Physico-chemical processes in the atmosphere of the earth and the methods of their diagnostics

In the recent decade, IAP has been actively developing theoretical studies and modeling of different-scale spatio-temporal variability of minor gaseous atmosphere constituents. This variability is determined primarily by the photochemical reactions that run in the atmosphere, depends significantly on the different transport processes, and is an important source of information about the current status and evolution of the atmosphere. Analysis of these processes from the viewpoint of nonlinear dynamics and development of special basic dynamic models of atmospheric photochemical systems (PCSs) serve as the basis of the studies of photochemical processes in the Earth's atmosphere supervised by A. M. Feigin. Sets of such processes and their parameters are essentially different in different atmospheric regions. Therefore, one conventionally singles out PCSs of the boundary layer, free troposphere, polar lower stratosphere, mesosphere, etc.

Dynamics of the ozone density in the process of formation of the Antarctic ozone hole, which was calculated in the framework of the basic model (a) vs. observations (b, c)

IAP researchers have developed a basic photochemical model of the lower-stratosphere polar PCS which demonstrates good qualitative correspondence to the observed behavior of ozone density. Instability of the Antarctic PCS has been revealed: a self-oscillatory process has been detected in an atmospheric PCS for the first time. During the period of the ozone hole formation, the corresponding PCS undergoes a series of bifurcations, and further changes in the bifurcation characteristics due to the trends in control parameters (primarily, densities of inorganic chlorine and greenhouse gases, as well as temperature) influence significantly the process of the expected ozone hole recovery (A. M. Feigin, I. B. Konovalov).
The basic photochemical model of the mesospheric PCS has been developed; the chemical and nonlinear-dynamical mechanisms of the nonlinear response of the system to the diurnal variations of solar radiation (altitudes of 80—90 km) have been studied; the possibility of excitation of a new type of reaction-diffusion waves, which are fronts or phase pulses of nonlinear photochemical oscillations in the densities of minor gas constituents, which propagate in the Earth's atmosphere along the latitude circle, has been predicted theoretically; it has been shown that the subharmonic nonlinear response of the mesospheric PCS to diurnal variations of solar radiationcan be a reason of multiple amplification of quasi-two-days atmospheric waves observed in the mesosphere and lower thermosphere (A. M. Feigin, I. B. Konovalov, M. Yu. Kulikov).
A new method of determination of the atmosphere parameters basing on the results of observation of minor gas constituents has been developed on the basis of the concept of basic dynamic models.
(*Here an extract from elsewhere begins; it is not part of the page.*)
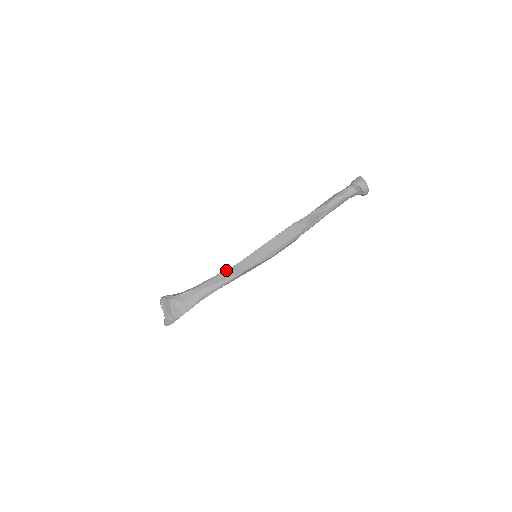
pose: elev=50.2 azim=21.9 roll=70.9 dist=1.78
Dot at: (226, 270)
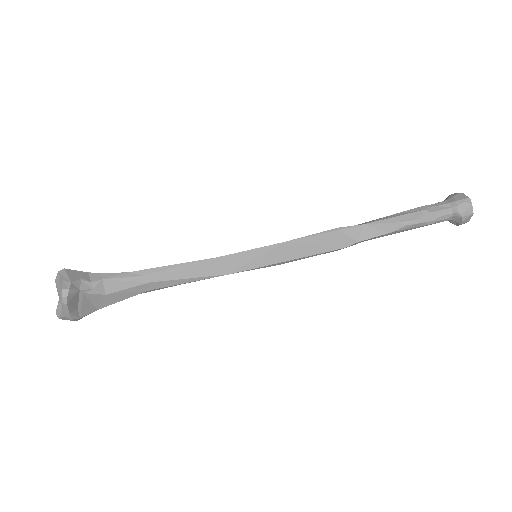
Dot at: (197, 262)
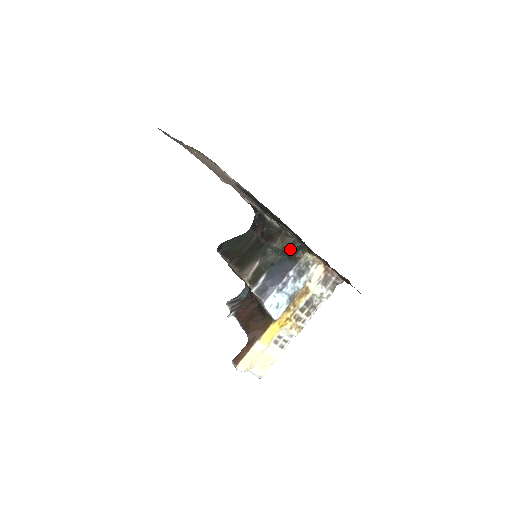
The method was used to process the satellite measurement data about vertical distributions of the temperature and the densities of ozone О3 and hydroxyl OH in the mesosphere and lower thermosphere of the Earth (altitudes from 50 to 90 km). It has been found that the nonuniformity of the vertical distribution of water increases by many times in the upper mesosphere, i.e., the region of formation of noctilucent clouds which are the highest clouds in the Earth's atmosphere (A. M. Feigin, M. Yu. Kulikov).

Spatio-temporal evolution of the density of atomic
hydrogen at an altitude of 85 km.
The front of the phase jump of the two-day oscillations propagate
along the longitudinal circle with the constant velocity

Vertical distributions of the density of Н2О at 69—710 N,
60—650 W (bold solid line and dots) and 66—680 N,
141—1480 W (bold dashed line and hollow diamonds)
found from the CRISTA-MAHRSI data.
Thin solid and dashed lines show the retrieval error.
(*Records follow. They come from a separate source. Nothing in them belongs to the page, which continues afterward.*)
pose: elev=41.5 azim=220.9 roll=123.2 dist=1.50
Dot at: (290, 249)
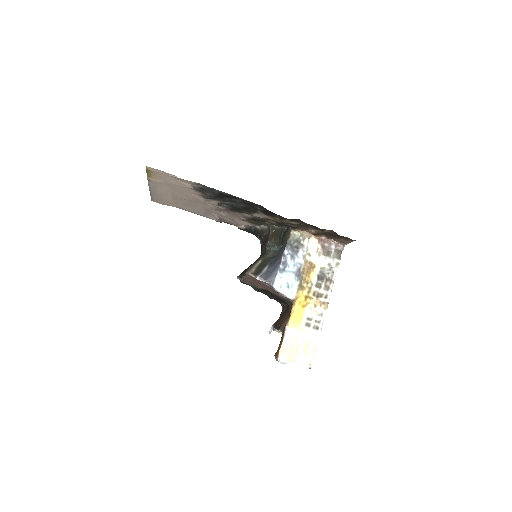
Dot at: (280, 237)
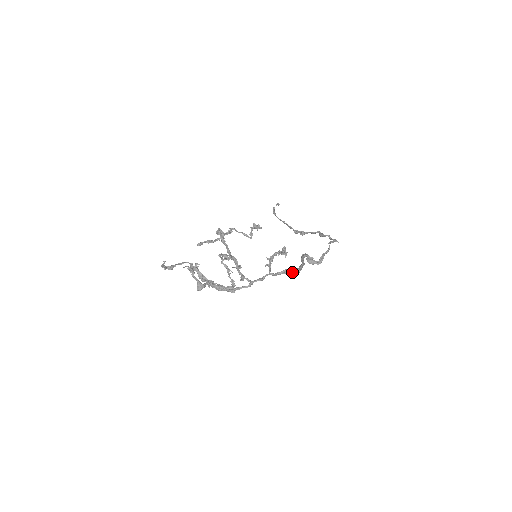
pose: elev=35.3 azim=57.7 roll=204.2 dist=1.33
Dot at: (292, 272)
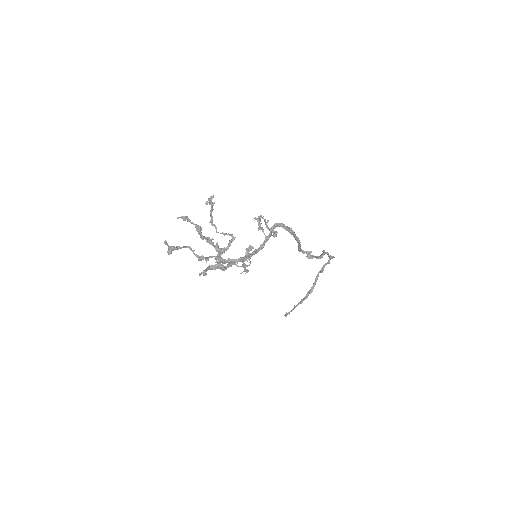
Dot at: (283, 226)
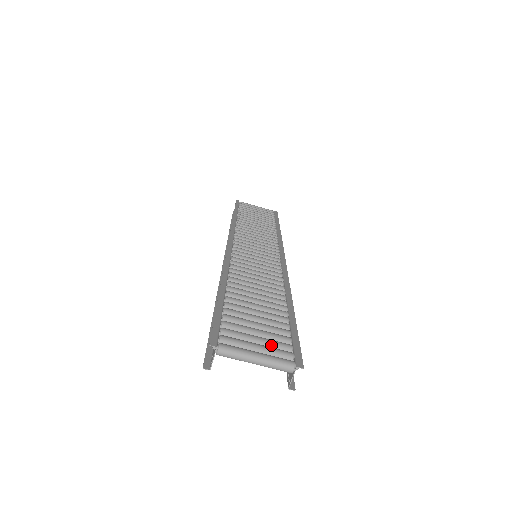
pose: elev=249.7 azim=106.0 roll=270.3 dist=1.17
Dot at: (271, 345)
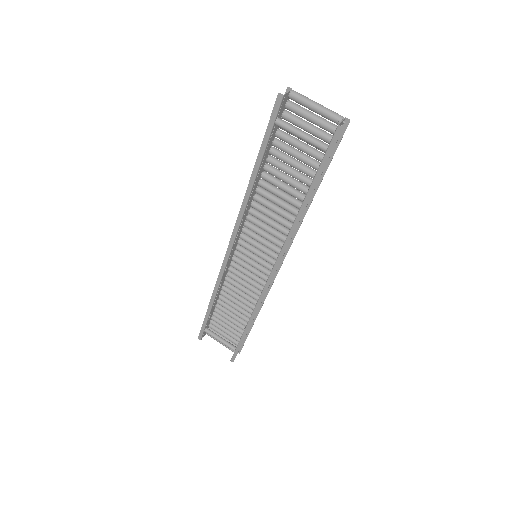
Dot at: (320, 129)
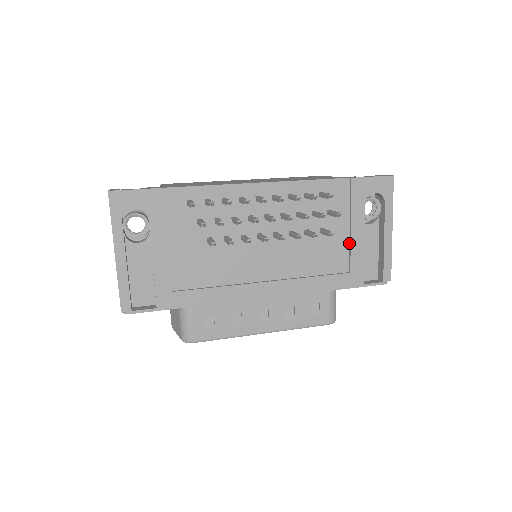
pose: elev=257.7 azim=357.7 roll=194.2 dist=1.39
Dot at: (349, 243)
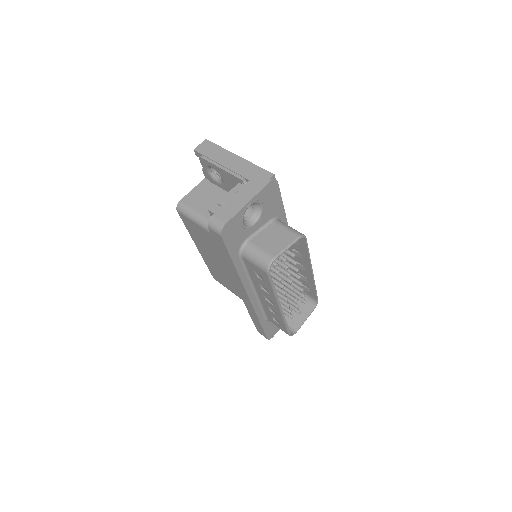
Dot at: occluded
Methods of using the chemico-transport model of the lower atmosphere in combination with the data of the ground-based and satellite measurements of the atmosphere composition have been developed. These methods have been used to improve both the spatial distribution, and the temporal variability of the intensity of the sources that produce chemically active admixtures in the atmosphere. It has been demonstrated that the available satellite measurement data about the tropospheric content of nitrogen oxide can improve our knowledge about the sources of nitrogen oxide at relatively small scales that can be resolved within the typical regional chemico-transport model. Significant errors have been found in the available databases with conventional emission inventories for several countries in Southern and Eastern Europe (I. B. Konovalov).
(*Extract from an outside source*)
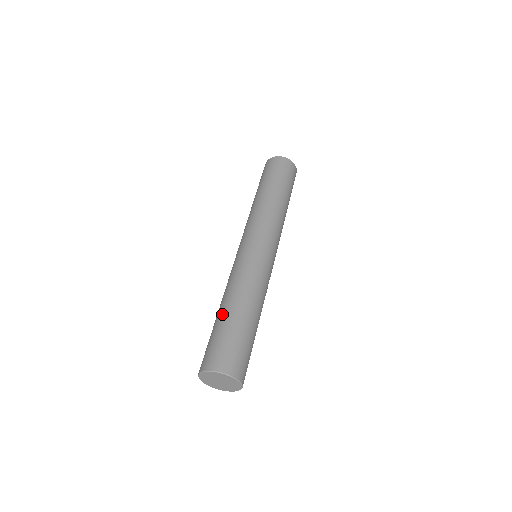
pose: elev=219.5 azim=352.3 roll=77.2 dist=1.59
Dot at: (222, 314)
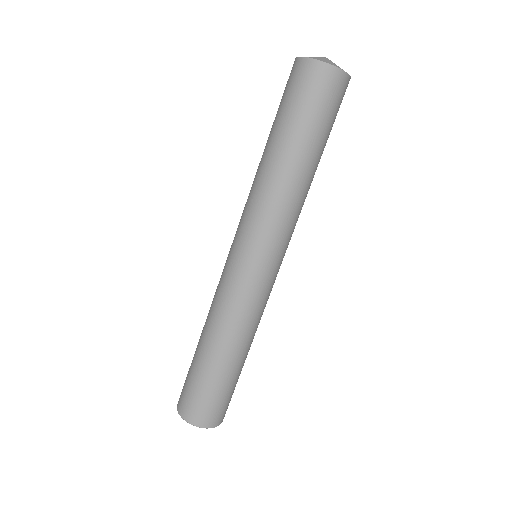
Dot at: occluded
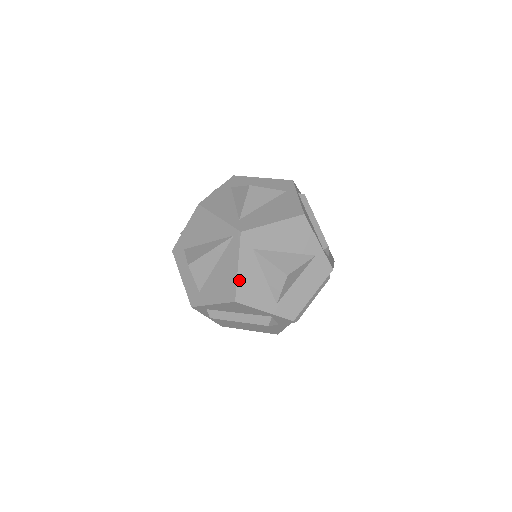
As a result of using the developed method for calculation of emissions of chemicals and aerosols, the possibility of achieving satisfactory qualitative agreement between the measured day-to-day variations in the densities of several main atmosphere pollutants (carbon monoxide, suspended matter and ozone) and the calculated atmosphere pollution under the conditions of intense natural fires has been demonstrated for the first time (jointly with the Hydrometeorological Center of Russia).

Evaluations of relative variations in anthropogenic emissions of nitrogen oxides (%) in 1996—2005, which were obtained by inverse modeling based on the satellite measurement data
Evolution of the density of suspended matter in Moscow in summer 2010: REF means the calculation with no allowance for the 2010 fires, and FE means the calculation allowing for the fires

In the process of these studies, an extensive use is made of the modern three-dimensional chemico-transport model, which was adapted for qualitative description of the evolution of the atmosphere composition over the European part of Russia. The efficiency of this model has been demonstrated for solving of a wide range of practical scientific problems related to the control over and prediction of the air quality, as well as the level of the anthropogenic load on the atmosphere.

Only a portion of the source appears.